Once more, for the last time, he saw on her face the expression he had always found both fascinating and disturbing: the half-closed eyes, the luminous pause before the words came, that brief contortion of the mouth, like a prelude to ecstasy. But the words when they came were sad with final knowledge: “It is not because you have nothing to offer me but because you have nothing now to add me to.”
He felt anger at this. She had belittled his sacrifice. With a brief phrase of farewell he turned away. She did not answer, but as he passed out of the room she called loudly after him in a voice that returning tears had made inarticulate —perhaps it was an attempt to call his name.
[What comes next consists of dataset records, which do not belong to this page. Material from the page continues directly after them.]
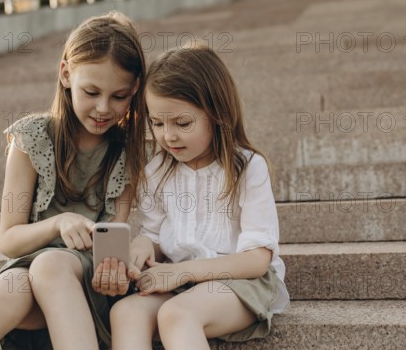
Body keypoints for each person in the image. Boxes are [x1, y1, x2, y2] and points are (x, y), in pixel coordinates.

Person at [0, 11, 147, 350]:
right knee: (15, 283)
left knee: (49, 264)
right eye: (91, 91)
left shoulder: (129, 152)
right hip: (29, 277)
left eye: (119, 96)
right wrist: (58, 223)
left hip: (92, 287)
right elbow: (9, 240)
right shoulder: (31, 138)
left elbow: (114, 244)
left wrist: (116, 268)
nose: (103, 107)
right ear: (65, 74)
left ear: (134, 89)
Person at [107, 46, 289, 350]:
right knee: (126, 311)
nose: (168, 136)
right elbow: (153, 234)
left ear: (216, 114)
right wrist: (142, 244)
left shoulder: (245, 168)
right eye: (158, 123)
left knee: (177, 315)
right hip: (183, 284)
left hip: (241, 283)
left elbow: (257, 261)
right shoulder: (157, 171)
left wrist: (180, 272)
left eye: (182, 123)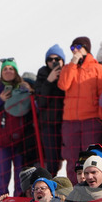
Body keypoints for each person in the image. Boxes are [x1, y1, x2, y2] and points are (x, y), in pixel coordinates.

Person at [58, 37, 102, 181]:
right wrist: (73, 63)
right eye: (72, 48)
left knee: (91, 156)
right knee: (72, 156)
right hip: (70, 120)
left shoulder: (97, 68)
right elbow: (63, 85)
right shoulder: (69, 68)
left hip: (91, 119)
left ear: (87, 48)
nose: (75, 50)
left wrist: (101, 118)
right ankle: (74, 189)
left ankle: (93, 187)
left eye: (78, 46)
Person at [0, 58, 35, 196]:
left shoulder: (23, 89)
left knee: (21, 178)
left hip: (21, 141)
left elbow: (33, 110)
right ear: (1, 73)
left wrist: (29, 92)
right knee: (1, 178)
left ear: (16, 72)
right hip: (1, 142)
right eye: (5, 69)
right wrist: (0, 100)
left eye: (11, 68)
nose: (8, 71)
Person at [35, 46, 67, 175]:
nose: (53, 62)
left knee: (72, 156)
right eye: (50, 59)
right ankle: (51, 188)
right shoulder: (42, 75)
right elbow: (41, 102)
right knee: (52, 161)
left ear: (63, 61)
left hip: (66, 121)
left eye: (57, 59)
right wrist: (49, 81)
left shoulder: (68, 73)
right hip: (49, 124)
The declarations had been made already in the course of these interviews with father and daughter; but they needed to be uttered in the shrine of his room, where loneliness and custom could bind them into the sanctity of a vow.
As always, his possessions, things deeply familiar to him, acted on his sensibilities like objects of ritual. The fact that the house and most of its contents would soon be coming under the hammer gave force and fervour to his words, as a promise takes more poignant strength when uttered in the midst of danger and change. Kneeling at his bedside while sparrows chirped their loves in the eaves over the window, he spoke to God and his silver spurs and the pistols on the wall and his mother’s framed embroidery extolling the virtues of the meek.
“Every penny.” It was less than a whisper.
There were only the slight, plosive sounds of his dry and fervent lips, the click of tongue in the dry mouth. “I will restore my father’s good name. I will go into sugar.”
BOOK TWO
1765
PART EIGHT
37.
Sir William Templeton, His Majesty’s Principal Secretary to the West India Office, was at his dressing-table, still in turban and flowered banyan. His levee had scarcely begun.